Estimating the effect of microgravity/hypogravity on pulmonary ventilation function remains topical. Recently developed acoustic techniques based on the evaluation of the forced expiratory noise time (FETa) were hypothesized to be a promising tool for this aim. The aim of the protocol is to study the effect of two different modalities of bed rest space simulations (microgravity and lunar gravity) on FETa and spirometric indices. The FETa in the frequency band of 200-2000 Hz, recorded above human trachea, was evaluated. The 21st-day exposure to 6 degree head-down tilt (HDT) bed rest, simulating microgravity, and 9.6 degree head-up tilt (HUT) bed rest with head-zero tilt (HZT) rest intervals (HUT + HZT), simulating lunar gravity, in statistically identical subgroups of five and six healthy male volunteers, was studied. In the course of HDT bed rest, a significant elongation of FETa was found in relation to background measurements in "sitting" position (p = 0.016). The effect corresponded to a significant decrease of basic spirometric indices (p < 0.02). Moreover, FETa provided reliable discrimination of HDT and HUT + HZT bed rest tests (p = 0.018), while spirometric indices did not (p > 0.05). Based on previously found correlations (Korenbaum and Pochekutova, 2008; Malaeva et al., 2017), a FETa elongation in response to HDT bed rest was attributed to an increase of aerodynamic resistance of the respiratory tract. The technique seems promising to monitor human pulmonary ventilation dynamics in long-term space missions; however, new studies are welcome to verify it in real spaceflight.
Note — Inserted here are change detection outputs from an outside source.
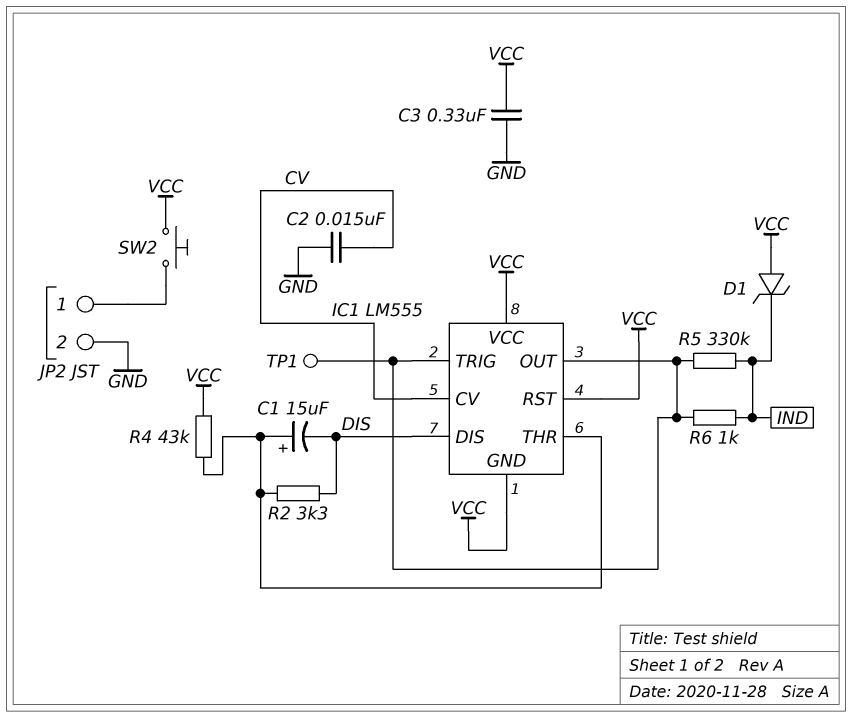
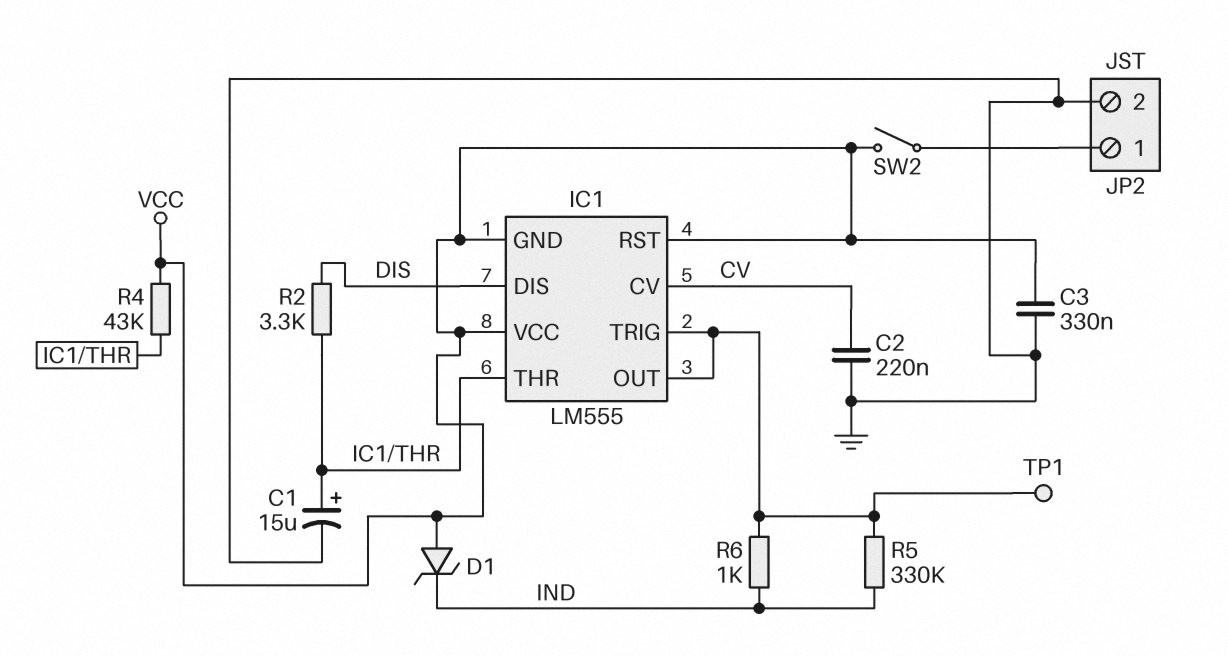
C1: 15uF (plus IC1/THR, minus DIS) -> 15uF (plus IC1/THR, minus GND)
C2: 15nF (CV, GND) -> 220nF (CV, GND)
SW2: button (JP2/1, VCC) -> switch (JP2/1, VCC)

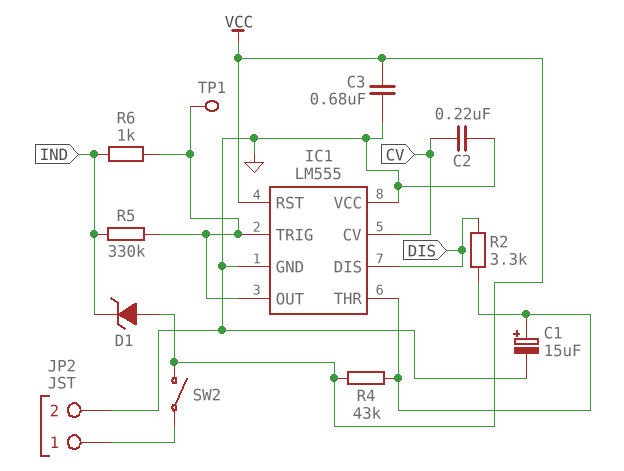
C3: 330nF (GND, VCC) -> 680nF (GND, VCC)
IC1 pin GND: VCC -> GND
IC1 pin VCC: VCC -> GND

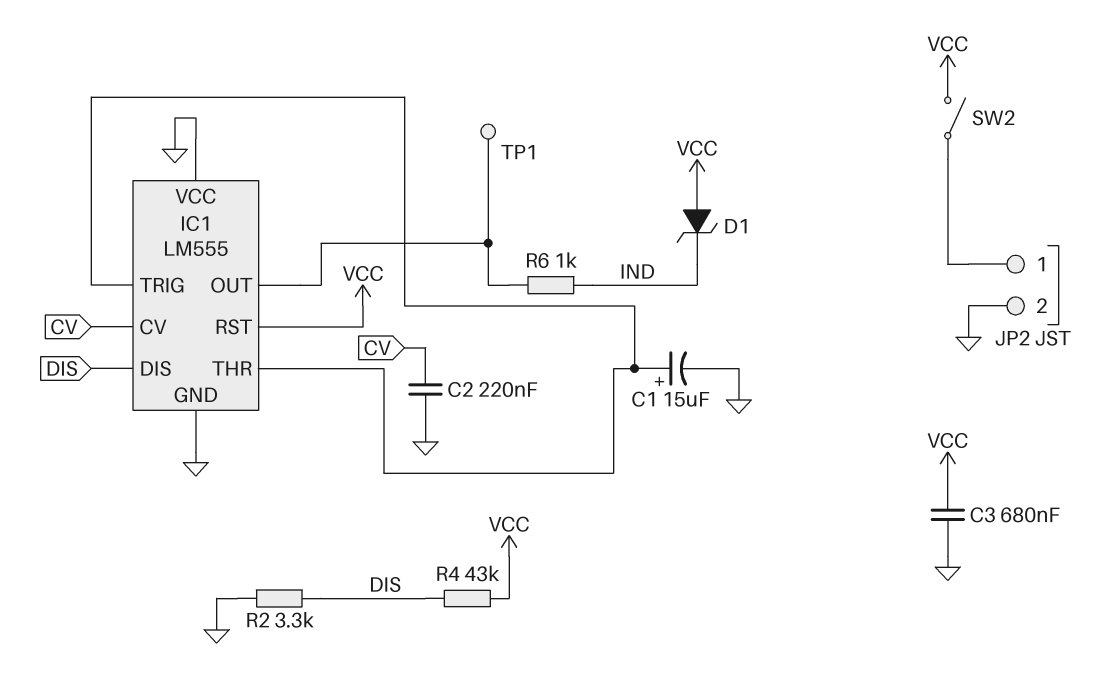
IC1 pin TRIG: IC1/OUT -> IC1/THR
R2: 3.3k (DIS, IC1/THR) -> 3.3k (DIS, GND)
R4: 43k (IC1/THR, VCC) -> 43k (DIS, VCC)
R5: 330k (IC1/OUT, IND) -> none

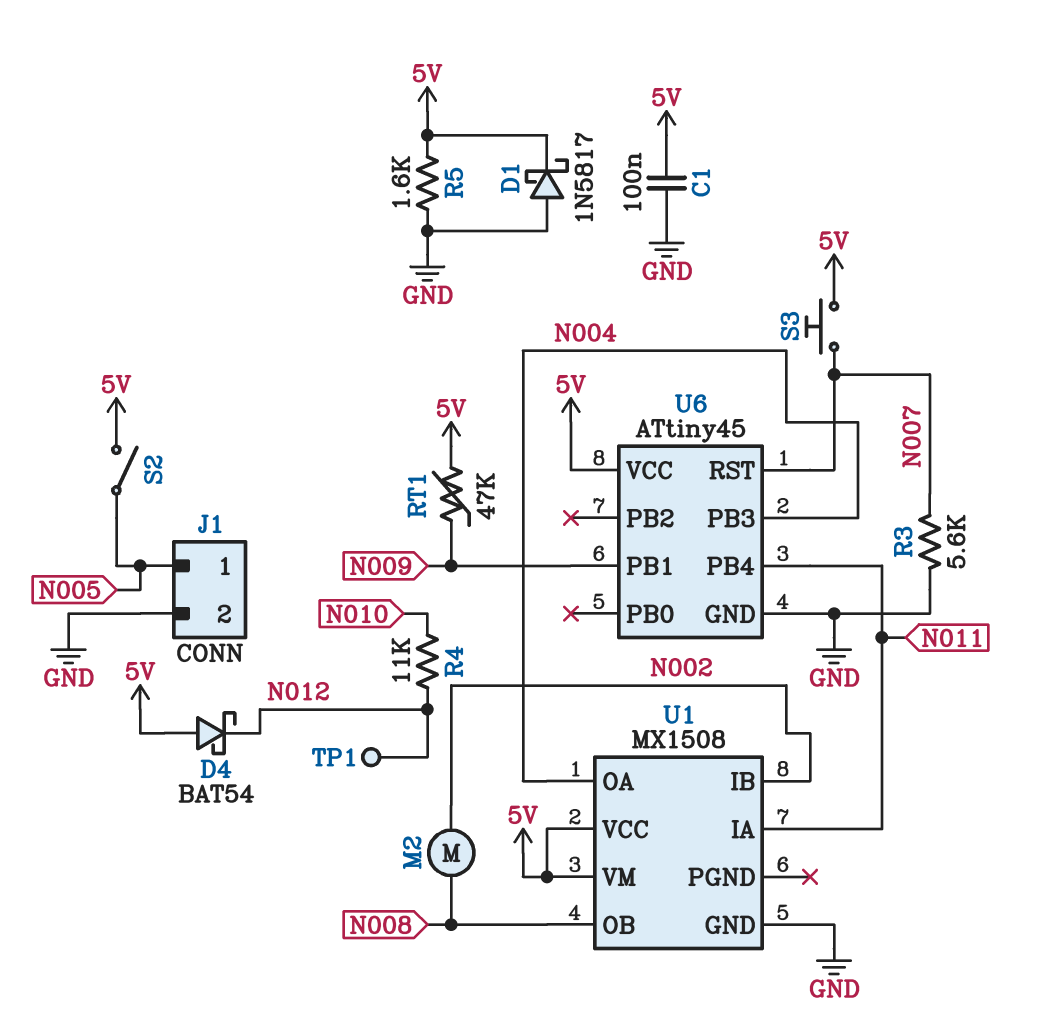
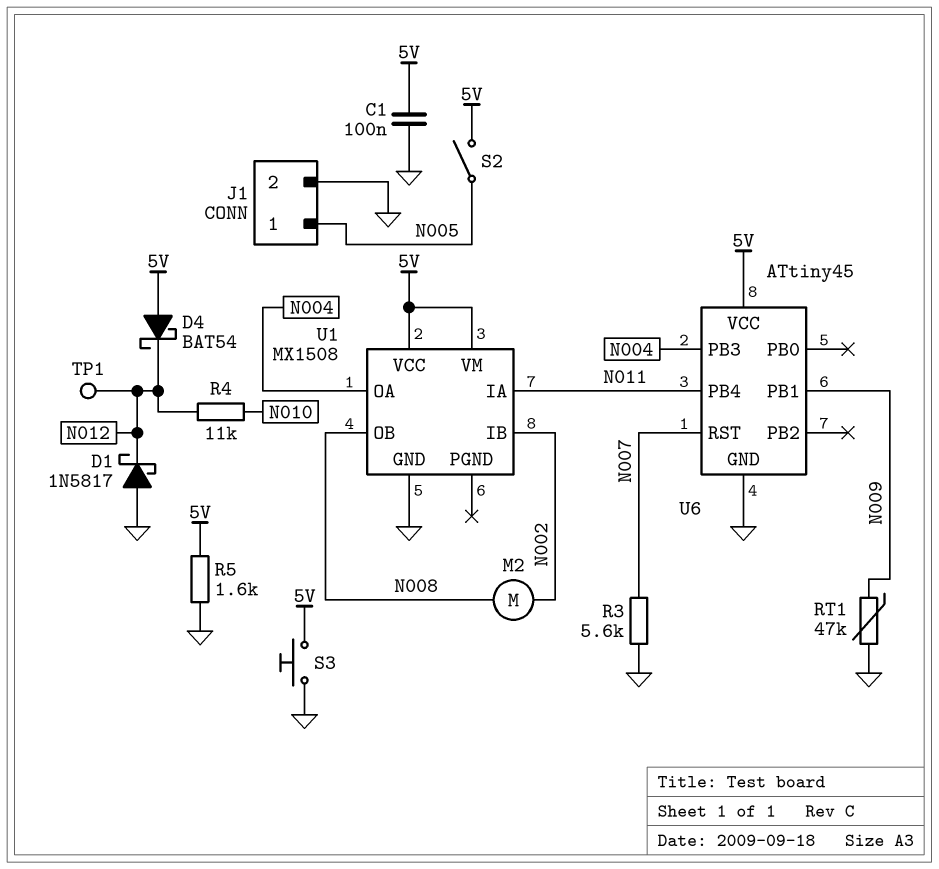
D1: schottky 1N5817 (A GND, K 5V) -> schottky 1N5817 (A GND, K N012)
RT1: 47k (5V, N009) -> 47k (GND, N009)
S3: button (5V, N007) -> button (5V, GND)

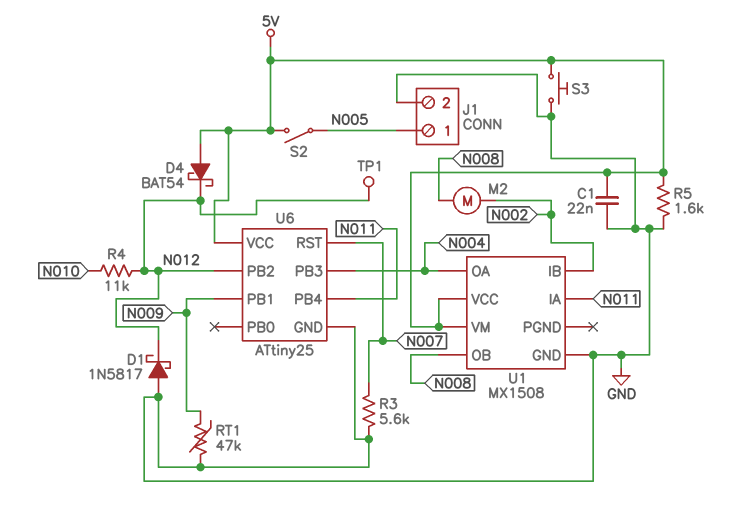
C1: 100nF (5V, GND) -> 22nF (5V, GND)
U6: ATtiny45 -> ATtiny25
U6 pin PB2: none -> N012

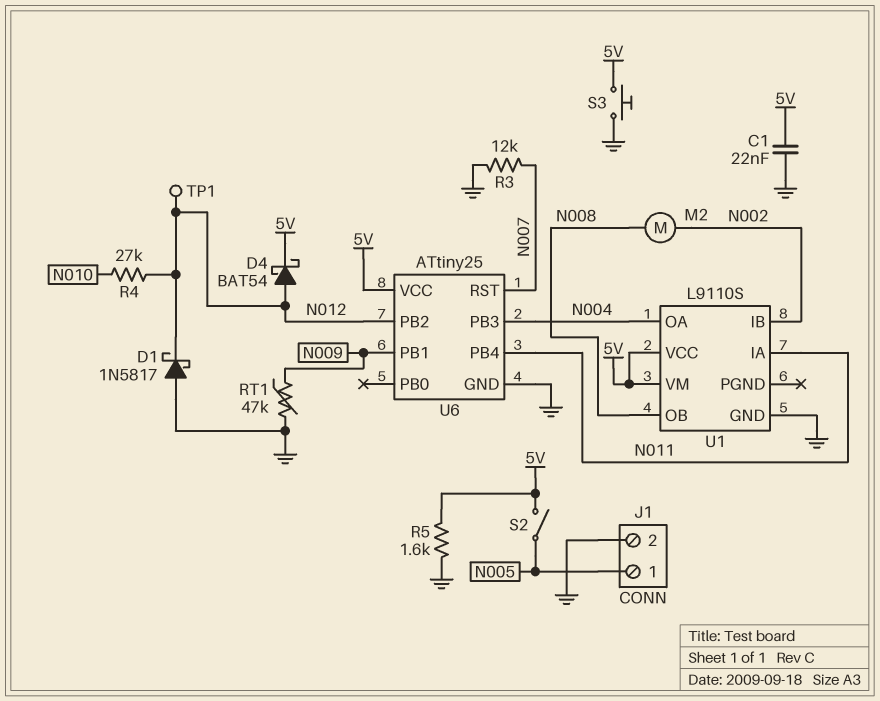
D4: schottky BAT54 (A 5V, K N012) -> schottky BAT54 (A N012, K 5V)
R3: 5.6k (GND, N007) -> 12k (GND, N007)
R4: 11k (N010, N012) -> 27k (N010, N012)
U1: MX1508 -> L9110S

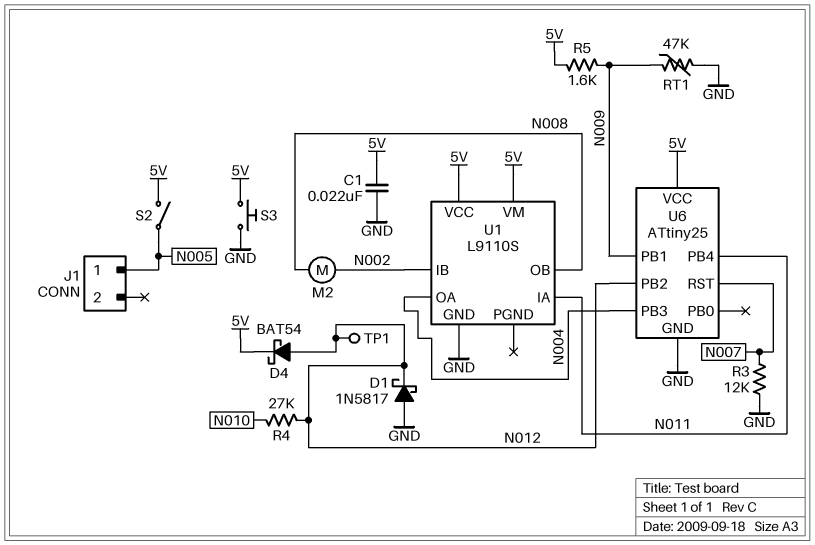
J1 pin 2: GND -> none
R5: 1.6k (5V, GND) -> 1.6k (5V, N009)

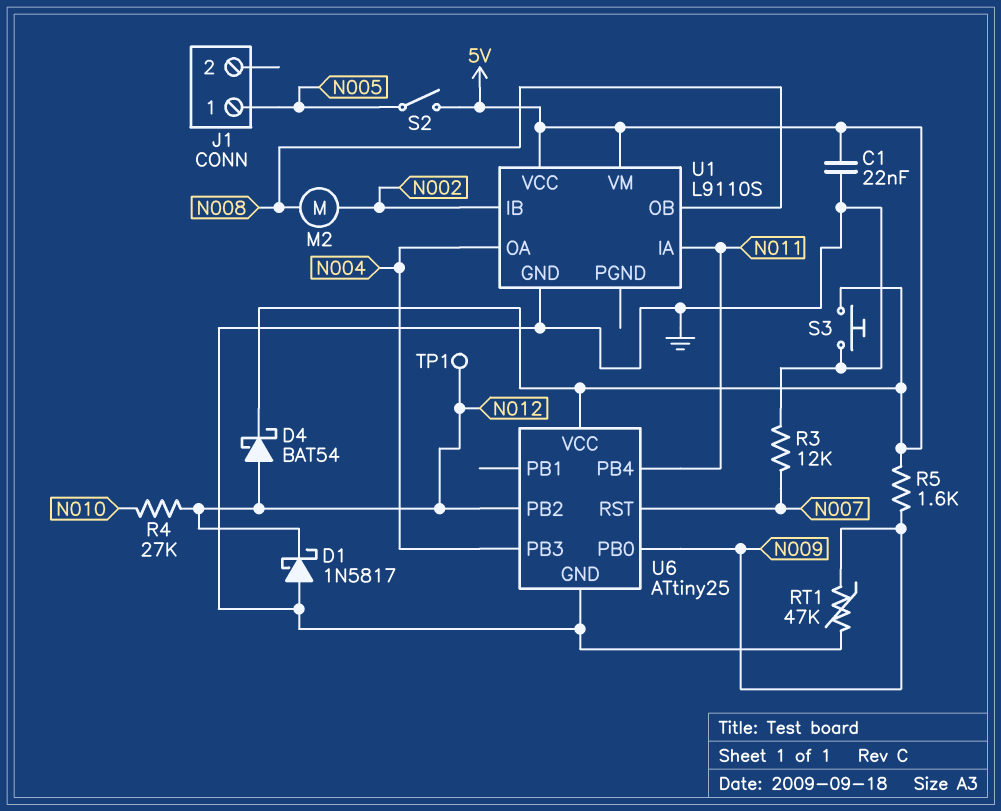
U6 pin PB0: none -> N009
U6 pin PB1: N009 -> none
Diagnosis of hidden bronchial obstruction using computer-assessed tracheal forced expiratory noise time

BACKGROUND AND OBJECTIVE

Increased forced expiratory time was first recognized as a marker of obstruction half a century ago. However, the reported diagnostic capabilities of both auscultated forced expiratory time (FET(as)) and spirometric forced expiratory time are contradictory. Computer analysis of respiratory noises provides a precise estimation of acoustic forced expiratory noise time (FET(a)) being the object-measured analogue of FET(as). The aim of this study was to analyse FET(a) diagnostic capabilities in patients with asthma based on the hypothesis that FET(a) could reveal hidden bronchial obstruction.

METHODS

A group of asthma patients involved 149 males aged 16-25 years. In this group, 71 subjects had spirometry features of bronchial obstruction, meanwhile, the remaining 78 had normal spirometry. A control group involved 77 healthy subjects. Spirometry and forced expiratory tracheal noise recording were sequentially measured for each participant. FET(a) values were estimated by means of a developed computer procedure, including bandpass filtration (200-2000 Hz), waveform envelope calculation with accumulation period of 0.01 s, automated measurement of FET(a) at 0.5% level from the peak amplitude.

RESULTS

Specificity, sensitivity and area under Receiver Operating Characteristic curve of FET(a) and its ratios to squared chest circumference, height, weight were indistinguishable with baseline spirometry index FEV1 /forced vital capacity. Meanwhile, acoustic features of obstruction were revealed in 41%-49% of subgroup of patients with asthma but normal spirometry.

CONCLUSIONS

FET(a) of tracheal noise and its ratio to anthropometric parameters seem to be sensitive and specific tests of hidden bronchial obstruction in young male asthma patients.